Digby Hildreth
Timothy Leary’s advocacy of LSD and other psychotropic substances led to his being labelled ‘the most dangerous man in America’ by Richard Nixon.
A visionary and revolutionary of his times, by 1966 he had used chemicals to open the doors of perception in his head on at least 300 occasions, many of them in the company of fellow Harvard academic Richard Alpert.
Their controlled psychic and neurological explorations inform the feature documentary Dying To Know, which is narrated by Robert Redford and has its sneak preview at the Byron Bay Film Festival.
The two men were markedly dissimilar in background and personality. The son of a straitlaced Irish mother and a father who abandoned his family, Leary forever steered a path between chaos and conformity, defying authority, thumbing his nose at society’s restrictions and taboos while at the same time inhabiting its straightest roles.
A genial hellraiser, he was always in trouble: kicked out of college for being found in the girls’ dorm, reprimanded for supplying booze to fellow cadets in the army. Later he made headlines for ingesting vast amounts of hallucinogens while a psychology professor at Harvard – where he devised an insightful and widely used personality test.

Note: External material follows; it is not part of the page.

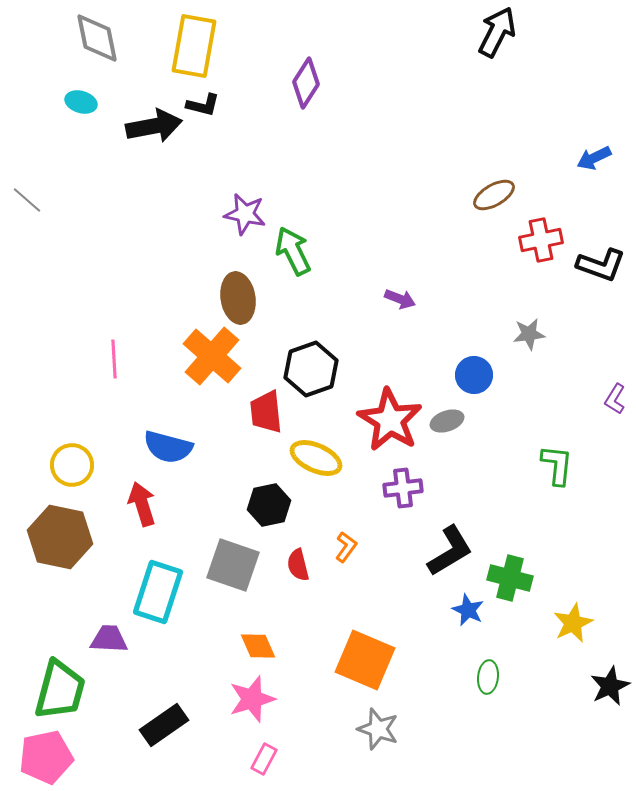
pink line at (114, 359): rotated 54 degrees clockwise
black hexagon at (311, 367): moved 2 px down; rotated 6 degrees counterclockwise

In one extraordinary scene, he appears before a congressional committee chaired by Ted Kennedy, to lobby for the controlled legalisation of all mind-expanding drugs – while running for governor of California and awaiting trial for possession of marijuana.
Alpert, the son of a wealthy east coast Jewish family (his father ran a railroad), was gay, conformist, brilliant – a hugely respected academic at an early age, a pilot, master of his universe. Leary gave him the confidence to think for himself and to ‘just say know’.
Dying To Know tells their story, and the story of the psychedelic revolution in America, then the world, to which Leary gave the rallying call: Turn on, tune in, drop out.
He was busted, jailed, sprung by members of the Weather Underground and whisked off to Algeria to join Black Panther Eldridge Cleaver, then fled to Europe and eventually Afghanistan, only to be snatched by Nixon’s goons, dragged back to America and thrown into Folsom Prison, where solitary confinement came close to breaking him.
The India trip
Alpert meanwhile, dissatisfied with the finite nature of the chemically induced spiritual experience, moved away from Leary’s influence, travelled to India and sat at the feet of the Maharaji (and gave him acid to take, to no effect). Alpert became Ram Dass, the author of Be Here Now, a revered guru and spiritual bridge between East and West.
Leary seemed incapable of emotional intimacy. He was married five times, with his first wife and later his daughter committing suicide. The two men’s relationship was also a kind of marriage, which they recall during the final weeks of Leary’s life as their ‘dance through this incarnation together’.
In 1996, dying of prostate cancer, Leary calls Ram Dass to be with him to face what he calls ‘the greatest adventure’, to celebrate death as the fulfilment of a life lived to the craziest extremes.
They talk about their 30 years as soul-mates, reaffirming their love for each other, and the respect and transcendental joy they experienced as fearless explorers of inner space.
It’s a brave film, literally staring death in the face. Leary resolved to die as he lived, ‘actively, creatively’, curious and present to the very last. He was, he joked, determined to give death a better name, or die trying.
Their differences lasted until the end. The ‘philosophical materialist’ Leary explored cryonics and had a small quantity of his ashes shot into space in a rocket.
Ram Dass was the true spiritual seeker – and the nicer guy. Some years later he was crippled by a stroke, which he says helped him to more closely identify with his soul. If you can do that, he says, ‘death is just another moment’.
‘Delve deep enough into yourself and you become the moment’, and at that moment ‘you engage with the deepest meanings of the universe’.
Speaking of his ‘beloved’ Leary, he says ‘love transcends death’.
This is a tale of the 60s and their aftermath, an American story of derangement and outrageous courage, and of intrepid humanity exploring new frontiers.
It will cause viewers to marvel, laugh, maybe cry a little; some will light up with flashbacks of ecstatic recall, some will feel the dread.
It’s not about drugs but about human curiosity and restlessness. The two men and their followers wanted life to be magical.
Whether you were there at the start of the psychedelic revolution and can or can’t remember it, or have an interest in spirituality, the psyche or psychology, Dying To Know will be a festival highlight, in every sense of the word.
The Byron Bay Film Festival runs from March 6 to 15. Program and tickets available February 23.